MANAGEMENT RECOMMENDATIONS

  • Take advantage of global Cyber Intelligence providing valuable insights on threat actor activity, detection, and mitigation techniques.
  • Proactively monitor the effectiveness of risk-based information security strategy, the security controls applied and the proper implementation of security technologies, followed by corrective actions remediations, and lessons learned.
  • Move beyond the traditional model of security awareness towards improved simulation and training exercises that mimic real attack scenarios, account for behaviours that lead to a compromised, and, are measured against real attacks the organization receives.
  • Consider implementing Network Traffic Analysis (NTA) and Network Detection and Response (NDR) security systems to compensate for the shortcoming of EDR and SIEM solutions.
  • Detection processes are tested to ensure awareness of anomalous events.

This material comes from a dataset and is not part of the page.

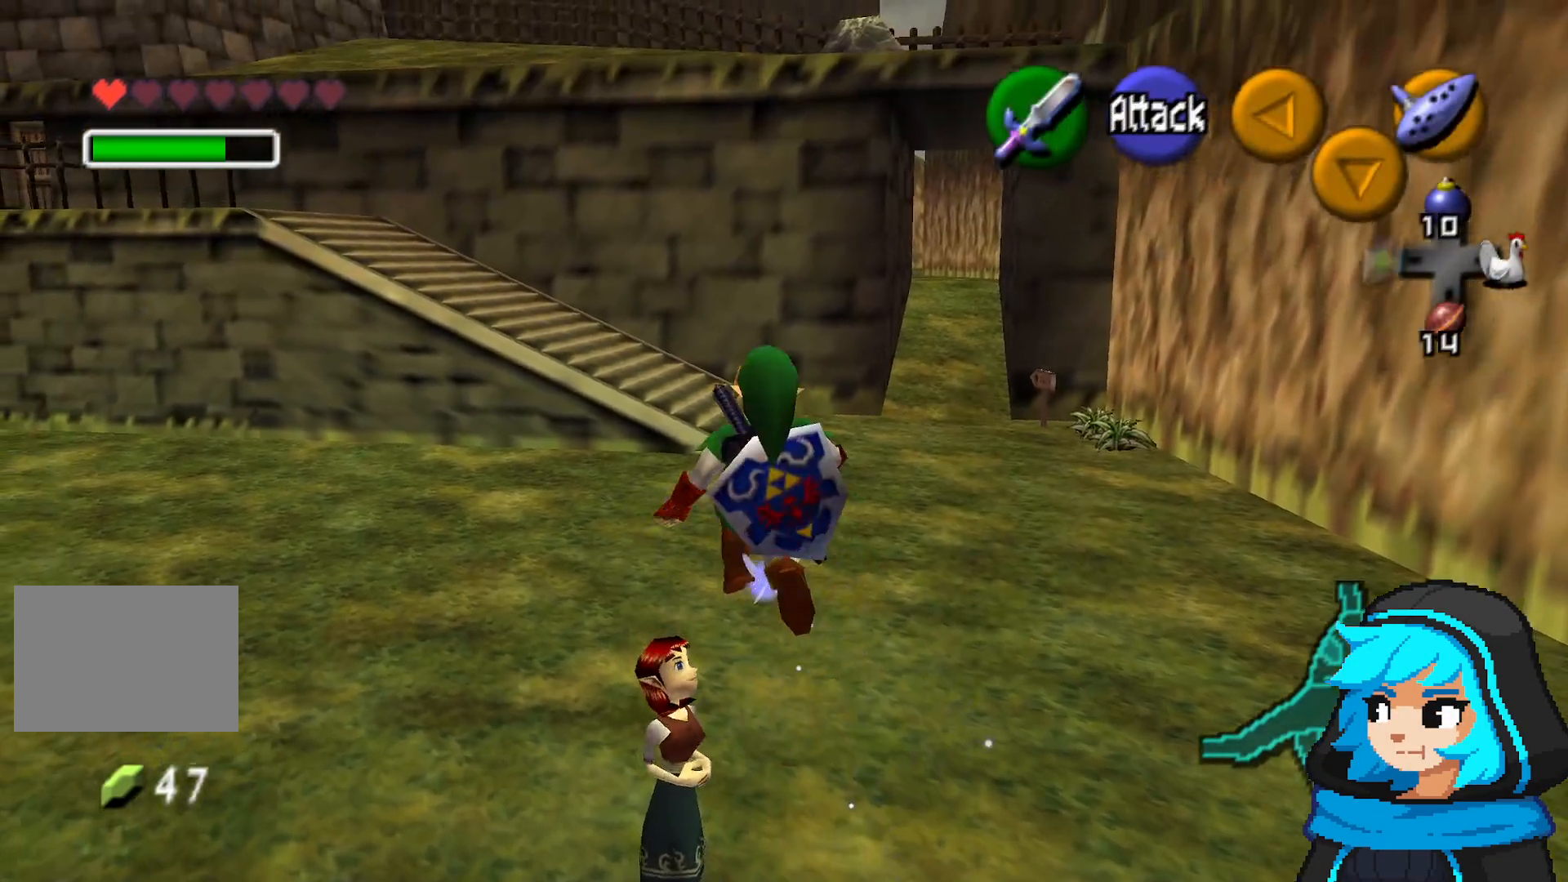
{"dt_ms": 500, "buttons": [], "left_stick": "up-left", "events": []}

Timely communication of anomalies and continuously evolved to keep up with refined ransomware threats.

TACTICAL RECOMMENDATIONS

  • Patch software/applications as soon as updates are available. Where feasible, automated remediation should be deployed since vulnerabilities are one of the top attack vectors.
  • Consider using security automation to speed up threat detection, improved incident response, increased the visibility of security metrics, and rapid execution of security checklists.
  • Build and undertake safeguarding measures by monitoring/ blocking the IOCs and strengthen defences based on tactical intelligence provided.
  • Deploy detection technologies that are behavioural anomaly-based to detect ransomware attacks and help to take appropriate measures.
  • Implement a combination of security control such as reCAPTCHA (Completely Automated Public Turing test to tell Computers and Humans Apart), Device fingerprinting, IP backlisting, Rate-limiting, and Account lockout to thwart automated brute-force attacks.
  • Ensure email and web content filtering uses real-time blocklists, reputation services, and other similar mechanisms to avoid accepting content from known and potentially malicious sources.